Solana-based (SOL) confidential computing startup Arcium has acquired Inpher, a competitor in the Web2 space, exclusively revealed to Lightspeed. This acquisition means Arcium will absorb Inpher’s core team and technology, although the terms remain undisclosed. This move follows recent activity in the crypto M&A space, including Stripe’s acquisition of Bridge, which has sparked hopes of more deals in the industry.

Originally known as Elusiv, Arcium started as a Solana privacy protocol before shifting its focus to confidential computing. In May, the startup announced a $5.5 million funding round led by Greenfield Capital to support the development of fully confidential applications on the blockchain. However, Arcium has not yet officially launched.

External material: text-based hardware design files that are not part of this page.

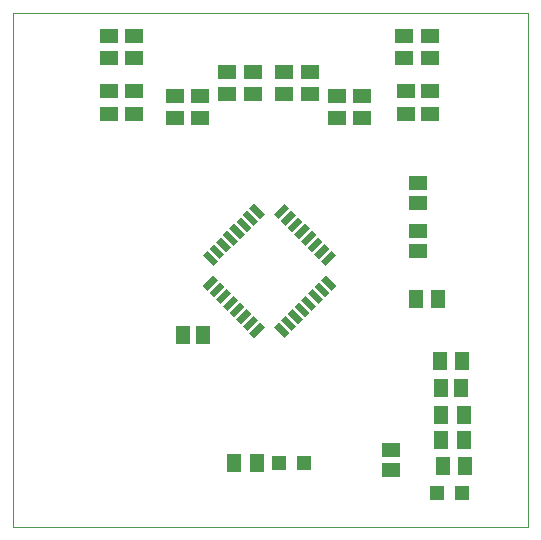
<source format=gtp>
G75*
%MOIN*%
%OFA0B0*%
%FSLAX25Y25*%
%IPPOS*%
%LPD*%
%AMOC8*
5,1,8,0,0,1.08239X$1,22.5*
%
%ADD10C,0.00000*%
%ADD11R,0.05906X0.05118*%
%ADD12R,0.05118X0.05906*%
%ADD13R,0.04724X0.04724*%
%ADD14R,0.05000X0.02200*%
%ADD15R,0.02200X0.05000*%
%ADD16R,0.05118X0.06299*%
%ADD17R,0.06299X0.05118*%
D10*
X0001800Y0001800D02*
X0001800Y0173261D01*
X0173501Y0173261D01*
X0173501Y0001800D01*
X0001800Y0001800D01*
D11*
X0127800Y0020954D03*
X0127800Y0027646D03*
X0136800Y0093954D03*
X0136800Y0100646D03*
X0136800Y0109954D03*
X0136800Y0116646D03*
D12*
X0144454Y0048300D03*
X0151146Y0048300D03*
X0065146Y0065800D03*
X0058454Y0065800D03*
D13*
X0090666Y0023300D03*
X0098934Y0023300D03*
X0143166Y0013300D03*
X0151434Y0013300D03*
D14*
G36*
X0080600Y0066566D02*
X0084134Y0070100D01*
X0085690Y0068544D01*
X0082156Y0065010D01*
X0080600Y0066566D01*
G37*
G36*
X0078373Y0068793D02*
X0081907Y0072327D01*
X0083463Y0070771D01*
X0079929Y0067237D01*
X0078373Y0068793D01*
G37*
G36*
X0076146Y0071020D02*
X0079680Y0074554D01*
X0081236Y0072998D01*
X0077702Y0069464D01*
X0076146Y0071020D01*
G37*
G36*
X0073918Y0073247D02*
X0077452Y0076781D01*
X0079008Y0075225D01*
X0075474Y0071691D01*
X0073918Y0073247D01*
G37*
G36*
X0071691Y0075474D02*
X0075225Y0079008D01*
X0076781Y0077452D01*
X0073247Y0073918D01*
X0071691Y0075474D01*
G37*
G36*
X0069464Y0077702D02*
X0072998Y0081236D01*
X0074554Y0079680D01*
X0071020Y0076146D01*
X0069464Y0077702D01*
G37*
G36*
X0067237Y0079929D02*
X0070771Y0083463D01*
X0072327Y0081907D01*
X0068793Y0078373D01*
X0067237Y0079929D01*
G37*
G36*
X0065010Y0082156D02*
X0068544Y0085690D01*
X0070100Y0084134D01*
X0066566Y0080600D01*
X0065010Y0082156D01*
G37*
G36*
X0088910Y0106056D02*
X0092444Y0109590D01*
X0094000Y0108034D01*
X0090466Y0104500D01*
X0088910Y0106056D01*
G37*
G36*
X0091137Y0103829D02*
X0094671Y0107363D01*
X0096227Y0105807D01*
X0092693Y0102273D01*
X0091137Y0103829D01*
G37*
G36*
X0093364Y0101602D02*
X0096898Y0105136D01*
X0098454Y0103580D01*
X0094920Y0100046D01*
X0093364Y0101602D01*
G37*
G36*
X0095592Y0099375D02*
X0099126Y0102909D01*
X0100682Y0101353D01*
X0097148Y0097819D01*
X0095592Y0099375D01*
G37*
G36*
X0097819Y0097148D02*
X0101353Y0100682D01*
X0102909Y0099126D01*
X0099375Y0095592D01*
X0097819Y0097148D01*
G37*
G36*
X0100046Y0094920D02*
X0103580Y0098454D01*
X0105136Y0096898D01*
X0101602Y0093364D01*
X0100046Y0094920D01*
G37*
G36*
X0102273Y0092693D02*
X0105807Y0096227D01*
X0107363Y0094671D01*
X0103829Y0091137D01*
X0102273Y0092693D01*
G37*
G36*
X0104500Y0090466D02*
X0108034Y0094000D01*
X0109590Y0092444D01*
X0106056Y0088910D01*
X0104500Y0090466D01*
G37*
D15*
G36*
X0104500Y0084134D02*
X0106056Y0085690D01*
X0109590Y0082156D01*
X0108034Y0080600D01*
X0104500Y0084134D01*
G37*
G36*
X0102273Y0081907D02*
X0103829Y0083463D01*
X0107363Y0079929D01*
X0105807Y0078373D01*
X0102273Y0081907D01*
G37*
G36*
X0100046Y0079680D02*
X0101602Y0081236D01*
X0105136Y0077702D01*
X0103580Y0076146D01*
X0100046Y0079680D01*
G37*
G36*
X0097819Y0077452D02*
X0099375Y0079008D01*
X0102909Y0075474D01*
X0101353Y0073918D01*
X0097819Y0077452D01*
G37*
G36*
X0095592Y0075225D02*
X0097148Y0076781D01*
X0100682Y0073247D01*
X0099126Y0071691D01*
X0095592Y0075225D01*
G37*
G36*
X0093364Y0072998D02*
X0094920Y0074554D01*
X0098454Y0071020D01*
X0096898Y0069464D01*
X0093364Y0072998D01*
G37*
G36*
X0091137Y0070771D02*
X0092693Y0072327D01*
X0096227Y0068793D01*
X0094671Y0067237D01*
X0091137Y0070771D01*
G37*
G36*
X0088910Y0068544D02*
X0090466Y0070100D01*
X0094000Y0066566D01*
X0092444Y0065010D01*
X0088910Y0068544D01*
G37*
G36*
X0065010Y0092444D02*
X0066566Y0094000D01*
X0070100Y0090466D01*
X0068544Y0088910D01*
X0065010Y0092444D01*
G37*
G36*
X0067237Y0094671D02*
X0068793Y0096227D01*
X0072327Y0092693D01*
X0070771Y0091137D01*
X0067237Y0094671D01*
G37*
G36*
X0069464Y0096898D02*
X0071020Y0098454D01*
X0074554Y0094920D01*
X0072998Y0093364D01*
X0069464Y0096898D01*
G37*
G36*
X0071691Y0099126D02*
X0073247Y0100682D01*
X0076781Y0097148D01*
X0075225Y0095592D01*
X0071691Y0099126D01*
G37*
G36*
X0073918Y0101353D02*
X0075474Y0102909D01*
X0079008Y0099375D01*
X0077452Y0097819D01*
X0073918Y0101353D01*
G37*
G36*
X0076146Y0103580D02*
X0077702Y0105136D01*
X0081236Y0101602D01*
X0079680Y0100046D01*
X0076146Y0103580D01*
G37*
G36*
X0078373Y0105807D02*
X0079929Y0107363D01*
X0083463Y0103829D01*
X0081907Y0102273D01*
X0078373Y0105807D01*
G37*
G36*
X0080600Y0108034D02*
X0082156Y0109590D01*
X0085690Y0106056D01*
X0084134Y0104500D01*
X0080600Y0108034D01*
G37*
D16*
X0136060Y0077800D03*
X0143540Y0077800D03*
X0144060Y0057300D03*
X0151540Y0057300D03*
X0152040Y0039300D03*
X0144560Y0039300D03*
X0144560Y0030800D03*
X0152040Y0030800D03*
X0152540Y0022300D03*
X0145060Y0022300D03*
X0083040Y0023300D03*
X0075560Y0023300D03*
D17*
X0064300Y0138060D03*
X0064300Y0145540D03*
X0055800Y0145540D03*
X0055800Y0138060D03*
X0042300Y0139560D03*
X0042300Y0147040D03*
X0033800Y0147040D03*
X0033800Y0139560D03*
X0033800Y0158060D03*
X0033800Y0165540D03*
X0042300Y0165540D03*
X0042300Y0158060D03*
X0073300Y0153540D03*
X0073300Y0146060D03*
X0081800Y0146060D03*
X0081800Y0153540D03*
X0092300Y0153540D03*
X0092300Y0146060D03*
X0100800Y0146060D03*
X0100800Y0153540D03*
X0109800Y0145540D03*
X0109800Y0138060D03*
X0118300Y0138060D03*
X0118300Y0145540D03*
X0132800Y0147040D03*
X0132800Y0139560D03*
X0140800Y0139560D03*
X0140800Y0147040D03*
X0140800Y0158060D03*
X0140800Y0165540D03*
X0132300Y0165540D03*
X0132300Y0158060D03*
M02*

</source>
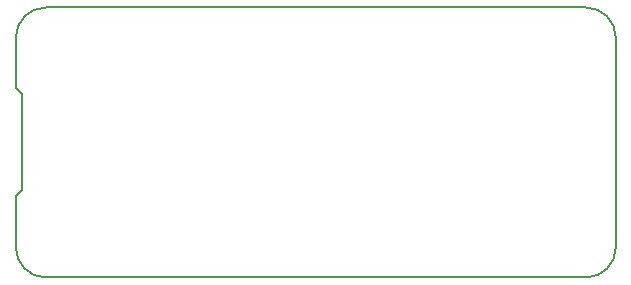
<source format=gbr>
%TF.GenerationSoftware,Altium Limited,Altium Designer,20.1.11 (218)*%
G04 Layer_Color=16711935*
%FSLAX26Y26*%
%MOIN*%
%TF.SameCoordinates,3C5C7FA7-1F59-4671-A418-6E2A2DAA0BFA*%
%TF.FilePolarity,Positive*%
%TF.FileFunction,Other,OUTLINE*%
%TF.Part,Single*%
G01*
G75*
%TA.AperFunction,NonConductor*%
%ADD64C,0.005000*%
D64*
X2000000Y800000D02*
G03*
X1900000Y900000I-100000J0D01*
G01*
Y0D02*
G03*
X2000000Y100000I0J100000D01*
G01*
X0D02*
G03*
X100000Y0I100000J0D01*
G01*
Y900000D02*
G03*
X0Y800000I0J-100000D01*
G01*
Y270000D02*
X20000Y290000D01*
X0Y630000D02*
X20000Y610000D01*
Y290000D02*
Y610000D01*
X0Y630000D02*
Y800000D01*
Y100000D02*
Y270000D01*
X2000000Y100000D02*
Y800000D01*
X100000Y0D02*
X1900000D01*
X100000Y900000D02*
X1900000D01*
%TF.MD5,05a477bebcc487fc5d511234e39a8e0d*%
M02*

</source>
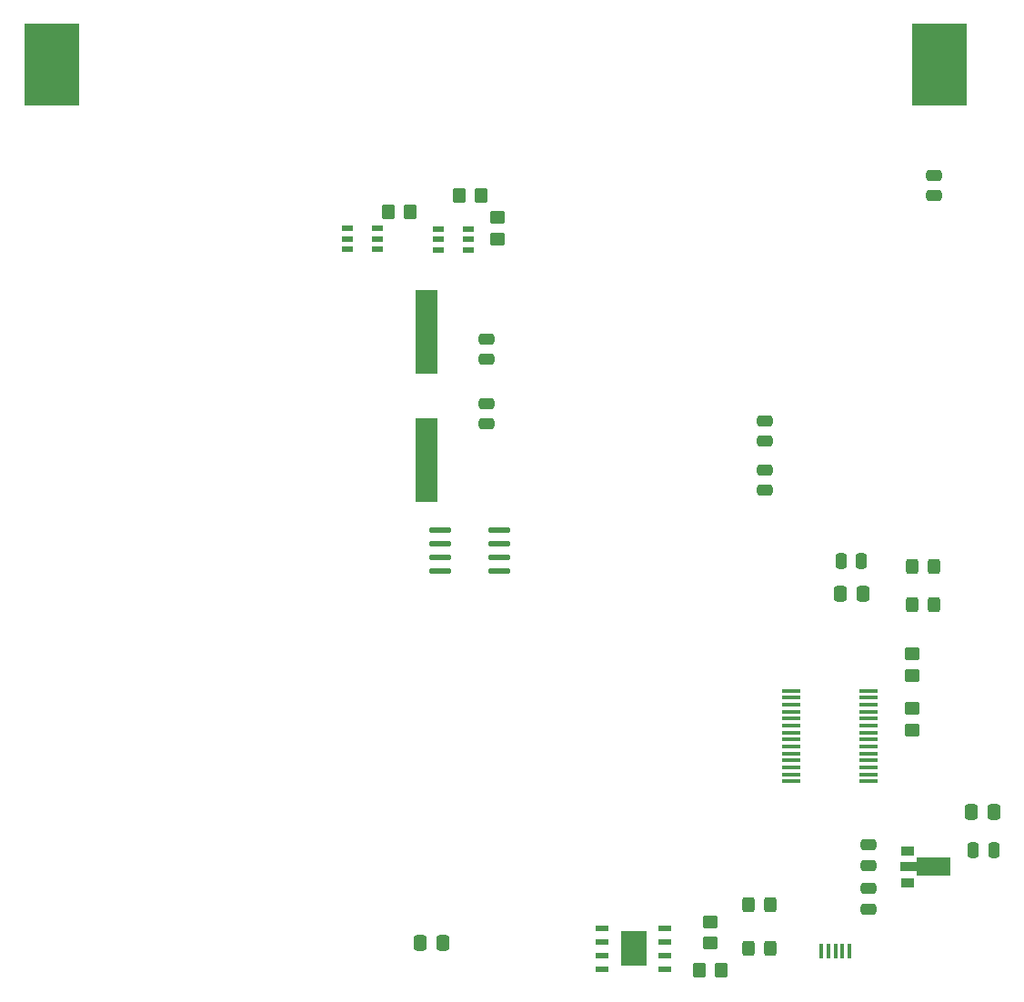
<source format=gbr>
%TF.GenerationSoftware,KiCad,Pcbnew,(7.0.0)*%
%TF.CreationDate,2023-03-21T11:28:41+02:00*%
%TF.ProjectId,EEE3088_design_project,45454533-3038-4385-9f64-657369676e5f,1.0*%
%TF.SameCoordinates,Original*%
%TF.FileFunction,Paste,Top*%
%TF.FilePolarity,Positive*%
%FSLAX46Y46*%
G04 Gerber Fmt 4.6, Leading zero omitted, Abs format (unit mm)*
G04 Created by KiCad (PCBNEW (7.0.0)) date 2023-03-21 11:28:41*
%MOMM*%
%LPD*%
G01*
G04 APERTURE LIST*
G04 Aperture macros list*
%AMRoundRect*
0 Rectangle with rounded corners*
0 $1 Rounding radius*
0 $2 $3 $4 $5 $6 $7 $8 $9 X,Y pos of 4 corners*
0 Add a 4 corners polygon primitive as box body*
4,1,4,$2,$3,$4,$5,$6,$7,$8,$9,$2,$3,0*
0 Add four circle primitives for the rounded corners*
1,1,$1+$1,$2,$3*
1,1,$1+$1,$4,$5*
1,1,$1+$1,$6,$7*
1,1,$1+$1,$8,$9*
0 Add four rect primitives between the rounded corners*
20,1,$1+$1,$2,$3,$4,$5,0*
20,1,$1+$1,$4,$5,$6,$7,0*
20,1,$1+$1,$6,$7,$8,$9,0*
20,1,$1+$1,$8,$9,$2,$3,0*%
%AMFreePoly0*
4,1,9,3.862500,-0.866500,0.737500,-0.866500,0.737500,-0.450000,-0.737500,-0.450000,-0.737500,0.450000,0.737500,0.450000,0.737500,0.866500,3.862500,0.866500,3.862500,-0.866500,3.862500,-0.866500,$1*%
G04 Aperture macros list end*
%ADD10R,1.300000X0.900000*%
%ADD11FreePoly0,0.000000*%
%ADD12RoundRect,0.250000X0.350000X0.450000X-0.350000X0.450000X-0.350000X-0.450000X0.350000X-0.450000X0*%
%ADD13RoundRect,0.250000X-0.250000X-0.475000X0.250000X-0.475000X0.250000X0.475000X-0.250000X0.475000X0*%
%ADD14RoundRect,0.250000X0.475000X-0.250000X0.475000X0.250000X-0.475000X0.250000X-0.475000X-0.250000X0*%
%ADD15RoundRect,0.250000X-0.337500X-0.475000X0.337500X-0.475000X0.337500X0.475000X-0.337500X0.475000X0*%
%ADD16RoundRect,0.250000X-0.325000X-0.450000X0.325000X-0.450000X0.325000X0.450000X-0.325000X0.450000X0*%
%ADD17R,1.000000X0.550013*%
%ADD18RoundRect,0.250000X-0.475000X0.250000X-0.475000X-0.250000X0.475000X-0.250000X0.475000X0.250000X0*%
%ADD19R,0.400000X1.400000*%
%ADD20RoundRect,0.250000X0.450000X-0.350000X0.450000X0.350000X-0.450000X0.350000X-0.450000X-0.350000X0*%
%ADD21RoundRect,0.250000X0.325000X0.450000X-0.325000X0.450000X-0.325000X-0.450000X0.325000X-0.450000X0*%
%ADD22O,2.045009X0.588011*%
%ADD23R,5.080010X7.620015*%
%ADD24RoundRect,0.250000X-0.450000X0.350000X-0.450000X-0.350000X0.450000X-0.350000X0.450000X0.350000X0*%
%ADD25R,1.200000X0.600000*%
%ADD26R,2.400000X3.300000*%
%ADD27R,2.000000X7.875000*%
%ADD28R,1.750000X0.450000*%
G04 APERTURE END LIST*
D10*
%TO.C,U7*%
X172293999Y-141755999D03*
D11*
X172381500Y-143256000D03*
D10*
X172293999Y-144755999D03*
%TD*%
D12*
%TO.C,R4*%
X154940000Y-152908000D03*
X152940000Y-152908000D03*
%TD*%
D13*
%TO.C,C8*%
X178440000Y-141732000D03*
X180340000Y-141732000D03*
%TD*%
D14*
%TO.C,C10*%
X168656000Y-143124000D03*
X168656000Y-141224000D03*
%TD*%
D13*
%TO.C,C1*%
X166120500Y-114746000D03*
X168020500Y-114746000D03*
%TD*%
D15*
%TO.C,C2*%
X166094500Y-117856000D03*
X168169500Y-117856000D03*
%TD*%
D16*
%TO.C,D1*%
X172702000Y-118872000D03*
X174752000Y-118872000D03*
%TD*%
D12*
%TO.C,R5*%
X132588000Y-80772000D03*
X130588000Y-80772000D03*
%TD*%
D14*
%TO.C,C12*%
X174752000Y-80772000D03*
X174752000Y-78872000D03*
%TD*%
D17*
%TO.C,U5*%
X128647948Y-83886037D03*
X128647948Y-84835999D03*
X128647948Y-85785961D03*
X131448050Y-85785961D03*
X131448050Y-84835999D03*
X131448050Y-83886037D03*
%TD*%
D18*
%TO.C,C5*%
X159004000Y-106304000D03*
X159004000Y-108204000D03*
%TD*%
D17*
%TO.C,U6*%
X120135897Y-83819999D03*
X120135897Y-84769961D03*
X120135897Y-85719923D03*
X122935999Y-85719923D03*
X122935999Y-84769961D03*
X122935999Y-83819999D03*
%TD*%
D16*
%TO.C,D4*%
X157462000Y-150876000D03*
X159512000Y-150876000D03*
%TD*%
D19*
%TO.C,USB1*%
X164308024Y-151051826D03*
X164958012Y-151051826D03*
X165607999Y-151051826D03*
X166257986Y-151051826D03*
X166907974Y-151051826D03*
%TD*%
D15*
%TO.C,C9*%
X126957000Y-150368000D03*
X129032000Y-150368000D03*
%TD*%
D20*
%TO.C,R2*%
X172720000Y-125444000D03*
X172720000Y-123444000D03*
%TD*%
D15*
%TO.C,C7*%
X178265000Y-138176000D03*
X180340000Y-138176000D03*
%TD*%
D21*
%TO.C,D3*%
X159512000Y-146812000D03*
X157462000Y-146812000D03*
%TD*%
D20*
%TO.C,R1*%
X172720000Y-130524000D03*
X172720000Y-128524000D03*
%TD*%
D16*
%TO.C,D2*%
X172702000Y-115316000D03*
X174752000Y-115316000D03*
%TD*%
D14*
%TO.C,C11*%
X168656000Y-147188000D03*
X168656000Y-145288000D03*
%TD*%
D22*
%TO.C,U3*%
X128799583Y-111886995D03*
X128799583Y-113156998D03*
X128799583Y-114427000D03*
X128799583Y-115697003D03*
X134344415Y-115697003D03*
X134344415Y-114427000D03*
X134344415Y-113156998D03*
X134344415Y-111886995D03*
%TD*%
D23*
%TO.C,BT1*%
X175259999Y-68579999D03*
X92633633Y-68579999D03*
%TD*%
D24*
%TO.C,R7*%
X134112000Y-82804000D03*
X134112000Y-84804000D03*
%TD*%
D14*
%TO.C,C3*%
X133129000Y-102009000D03*
X133129000Y-100109000D03*
%TD*%
D25*
%TO.C,U4*%
X143903693Y-148970995D03*
X143903693Y-150240998D03*
X143903693Y-151511000D03*
X143903693Y-152781003D03*
X149720305Y-152781003D03*
X149720305Y-151511000D03*
X149720305Y-150240998D03*
X149720305Y-148970995D03*
D26*
X146811999Y-150875999D03*
%TD*%
D14*
%TO.C,C4*%
X133129000Y-95979000D03*
X133129000Y-94079000D03*
%TD*%
D12*
%TO.C,R6*%
X125984000Y-82296000D03*
X123984000Y-82296000D03*
%TD*%
D27*
%TO.C,Y1*%
X127507999Y-93471999D03*
X127507999Y-105346999D03*
%TD*%
D24*
%TO.C,R3*%
X153924000Y-148368000D03*
X153924000Y-150368000D03*
%TD*%
D28*
%TO.C,U2*%
X161499999Y-126838999D03*
X161499999Y-127488999D03*
X161499999Y-128138999D03*
X161499999Y-128788999D03*
X161499999Y-129438999D03*
X161499999Y-130088999D03*
X161499999Y-130738999D03*
X161499999Y-131388999D03*
X161499999Y-132038999D03*
X161499999Y-132688999D03*
X161499999Y-133338999D03*
X161499999Y-133988999D03*
X161499999Y-134638999D03*
X161499999Y-135288999D03*
X168699999Y-135288999D03*
X168699999Y-134638999D03*
X168699999Y-133988999D03*
X168699999Y-133338999D03*
X168699999Y-132688999D03*
X168699999Y-132038999D03*
X168699999Y-131388999D03*
X168699999Y-130738999D03*
X168699999Y-130088999D03*
X168699999Y-129438999D03*
X168699999Y-128788999D03*
X168699999Y-128138999D03*
X168699999Y-127488999D03*
X168699999Y-126838999D03*
%TD*%
D14*
%TO.C,C6*%
X159004000Y-103632000D03*
X159004000Y-101732000D03*
%TD*%
M02*

</source>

When I recently met with Arcium's CEO, Yannik Schrade, at a coffee shop in Manhattan, he emphasized the importance of confidential computing. “Would you share your social security number with me? No?” he joked. Schrade explained that sensitive data on the internet is often encrypted, but decrypting it for processing can create a “single point of failure,” leaving it vulnerable to breaches. He pointed to potential applications like collaborative AI training, which could benefit from confidential computing to protect against data leaks.

Schrade praised Inpher’s team as a “research-driven powerhouse” with a strong background in cryptography. “Now we have a significant number of PhDs in the Solana ecosystem,” he added. Inpher, backed by investors like JPMorgan and the Amazon Alexa Fund, raised $14 million since its founding in 2016, per Crunchbase. Recently, Inpher focused on providing secure and private AI interactions.

In confidential computing, confidentiality is crucial, allowing multiple parties to collaborate or transact without needing to trust each other. Yet, certain advanced applications, such as zero-knowledge proofs—which verify information without revealing it—are still largely theoretical.

Schrade, with a nicotine pouch tucked in his lip, explained Arcium’s approach: “We’re not just producing academic research that may never see practical use. Instead, we’re building real technology and practical research with user-friendly interfaces that developers can use without needing to learn new concepts.”